Это верно. Ее молодой муж, года три назад окончивший юрфак, недавно получил должность в республиканской прокуратуре — и заметно напустил на себя важность. Зато Зулейха компенсирует молчаливость супруга неистощимой говорливостью. Она минувшим летом закончила пединститут и стала преподавать в младших классах. По правде, я плохо представляю эту легкомысленную болтушку в роли учительницы. Когда Олежка подрастет, я бы не хотела — при всем добром расположении к Зулейхе, — чтобы она стала его первой учительницей. Господи, думаю я, нарезая морковку, когда Олежка подрастет — в какую он пойдет школу? и где эта школа будет?

Ну вот, уже сердце ноет...

А Зулейха несется дальше, про Галустяна рассказывает, который живет в квартире напротив. К нему звонят, голоса разные, а требуют одно: уезжай, убирайся, не то плохо будет.

— Вчера пришли какие-то, угрожали ему. Это еразы!

— Что за еразы?

— Ну, эти, которые из Армении. Ереванские азербайджанцы, да-а? Их армяне выгнали, а тут им жилье не дают, вот они ходят по домам, где армяне живут...

— Прости, Зуля, мне надо лекарство принять.

— Ой, конечно, Юля-ханум! — Она провожает меня до двери, продолжая тараторить: — Галустяны уедут, а они возьмут займут квартиру, да-а? У них хорошая квартира, отдельная. А мы в тесноте живем. Разве справедливо?

Кладу под язык таблетку нитроглицерина. В 80-м году я перенесла инфаркт, не большой, микро, но все же. Теперь без таблеток не хожу. Мне нельзя помирать, пока Олежка не подрастет.

— Баба! — Ему надоело рисовать, он крутится возле меня, а я сижу в старом штайнеровском кресле с подушечкой для головы. — Баба, — ноет Олежка. — ракази сказку!

— Какую сказку рассказать?

— Как дедушка Билин бабил!

— Это не сказка, Олежек. Только дедушка не бомбил Берлин, а готовил самолеты для бомбежки.

— Ракази, ракази!

— Ладно. — Боль отпустила меня, можно продолжать функционировать. — Только сперва поставлю суп вариться. Порисуй пока.

Тут хлопает наружная дверь. Выглядываю в переднюю. А, Павлик пришел.

— Ты с работы? Почему так рано?

— Здрасьте, Юлия Генриховна. — Павлик, задрав бороду, разматывает длинный шарф. — Я был на объекте, потом попутная машина подвезла.

Олежка бросается к отцу. Павлик чмокает его в щечку и, присев за Олежкин стол, начинает вникать в созданные сегодня произведения.

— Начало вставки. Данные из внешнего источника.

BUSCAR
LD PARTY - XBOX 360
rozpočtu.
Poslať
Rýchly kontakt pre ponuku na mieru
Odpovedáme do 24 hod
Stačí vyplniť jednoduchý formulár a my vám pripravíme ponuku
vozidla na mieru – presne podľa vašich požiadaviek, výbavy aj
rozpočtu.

У молодых отцов не всегда находится время для ребенка, а у Павлика находится, он хороший отец. Если б он не был так суховат к нам с Сергеем, я бы и вовсе не имела к зятю претензий. Непьющий, тихий, семьянин отменный — чего ж еще?

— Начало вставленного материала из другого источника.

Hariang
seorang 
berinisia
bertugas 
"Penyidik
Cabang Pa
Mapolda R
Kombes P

Он поднимает голову под моим „размышляющим" взглядом:

— Что-нибудь случилось, Юлия Генриховна?

— Павлик, мне Нина сказала, что ты послал документы.

— Не документы, а данные о нас... Да, мы решили уехать.

— Все-таки надо было посоветоваться с нами.

— Юлия Генриховна, что тут советоваться? Мы же знаем, что вы с Сергеем Егорычем против отъезда.

— Сергей Егорович просто не выдержит.

— Мне очень жаль. — Павлик округляет глаза, полные, я бы сказала, иудейской грусти. Он сидит в своей варенке, или как там называют эти голубые, словно размытые костюмы, свесил черную бороду над Олежкиными рисунками. — Очень, очень жаль. Но мы вынуждены думать о своей жизни. В Баку стало невозможно жить. Творится что-то страшное. Вчера к нам в институт заявились из Народного фронта, семеро, прошли по всем комнатам, приглядывались к лицам, заговаривали, а тем, кто не понимает по-азербайджански, бросали оскорбления...

— Откуда ты знаешь?

— Ну, я-то понимаю. От директора потребовали, чтобы уволил армян. Всех до единого. И срок дали — неделю.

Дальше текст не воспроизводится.